Imports from leading supplier Saudi Arabia fell by 5pc from February to 1.85mn b/d in March, but were above year-earlier levels when China was struggling to overcome its Covid-19 outbreak. Saudi's February crude exports fell by 4pc from January to a seven-month low of 5.84mn b/d, as Riyadh set out to implement a 1mn b/d cut below its Opec+ quota.
China's crude imports from Oman and Iraq remained volatile, falling by 21.1pc to 864,000 b/d and by 43.4pc to 856,000 b/d respectively month on month following increases in February.
But Brazilian shipments surged by 33.7pc from a month earlier to 948,000 b/d, making the country China's third-largest supplier behind Saudi Arabia and Russia, which shipped 1.76mn b/d.
Imports from the US were at 321,000 b/d last month, down by 14.7pc from 376,000 b/d in February. Total US exports fell by 14pc in February because of harsh winter weather that disrupted pipeline flows, shut in production and closed ports.

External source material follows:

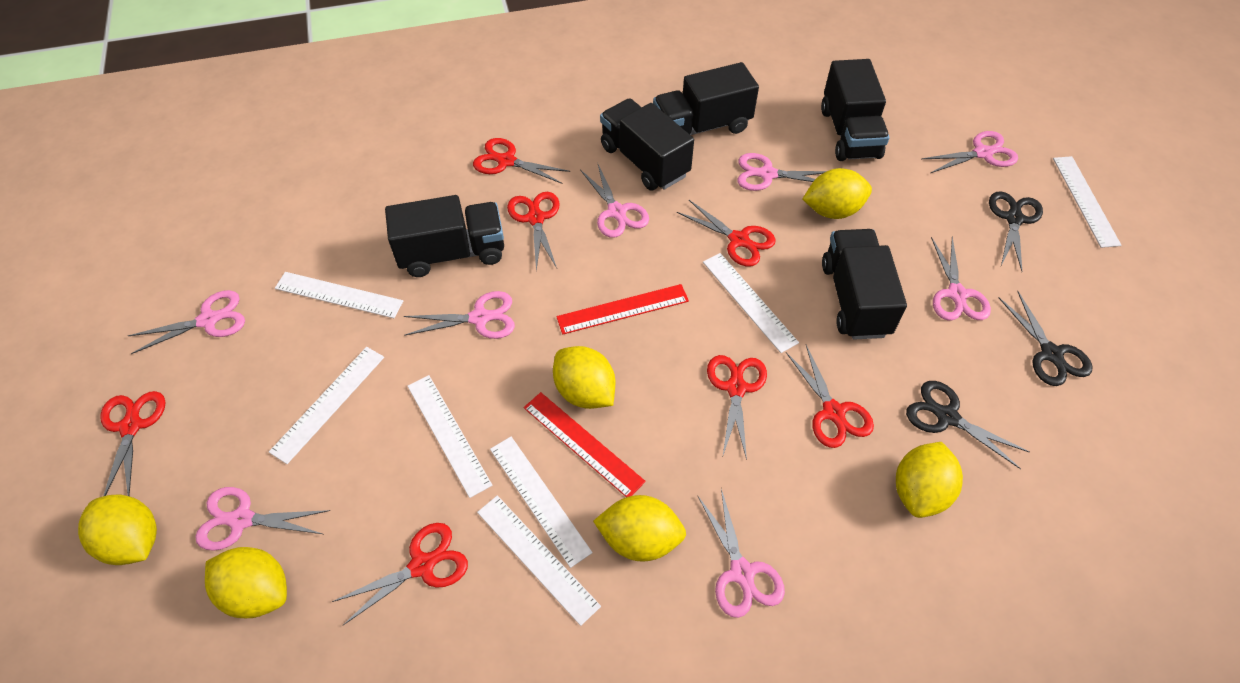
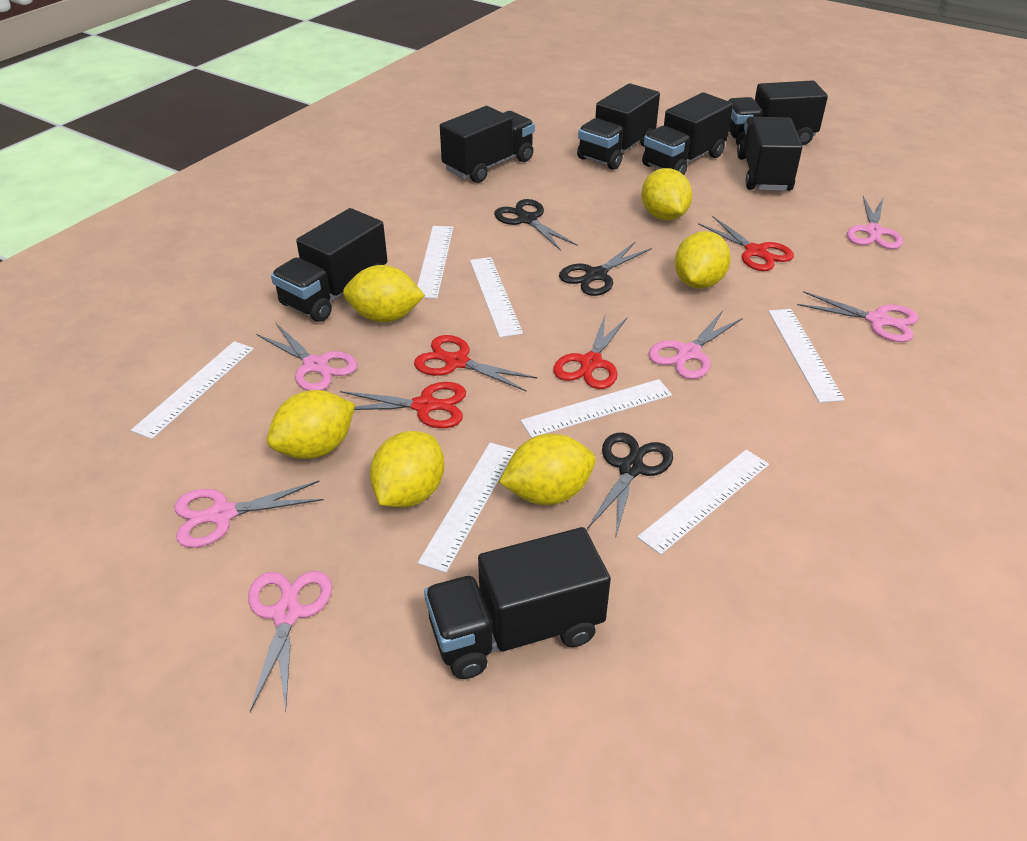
black truck: [385,195,504,277] [600,98,694,191] [653,62,759,135] [821,59,890,161] [822,229,907,340] = 5 -> [271,208,387,322] [424,527,611,679] [440,106,535,183] [577,83,660,170] [642,92,733,175] [728,80,828,146] [737,117,802,191] = 7
pink scissors: [128,290,245,354] [195,487,330,551] [404,291,515,339] [580,162,649,238] [698,489,785,618] [737,153,826,191] [921,131,1018,173] [931,237,991,320] = 8 -> [174,481,324,548] [248,571,332,712] [256,322,357,391] [649,310,743,379] [797,291,919,342] [847,196,903,249] = 6
red ruler: [524,392,646,497] [556,284,689,335] = 2 -> none = 0
red scissors: [100,391,166,496] [332,523,468,626] [473,138,570,184] [507,192,560,271] [677,200,776,267] [707,355,767,460] [786,345,874,448] = 7 -> [340,382,466,428] [414,335,537,391] [553,313,628,389] [698,216,794,271] = 4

The last recorded imports of Iranian crude were the 122,000 b/d that arrived in December. But large amounts of Iranian supplies continue to reach China through complex ship-to-ship transfer operations in southeast Asia.
The official figures show a big surge in China's imports of Malaysian crude to 445,000 b/d last month, nearly double February's level and up by 79pc from the same period last year. And imports of diluted bitumen from Malaysia rose by 26pc from a month earlier to 1.63mn t in March — which was more than 16 times higher than imports of 102,000t a year earlier.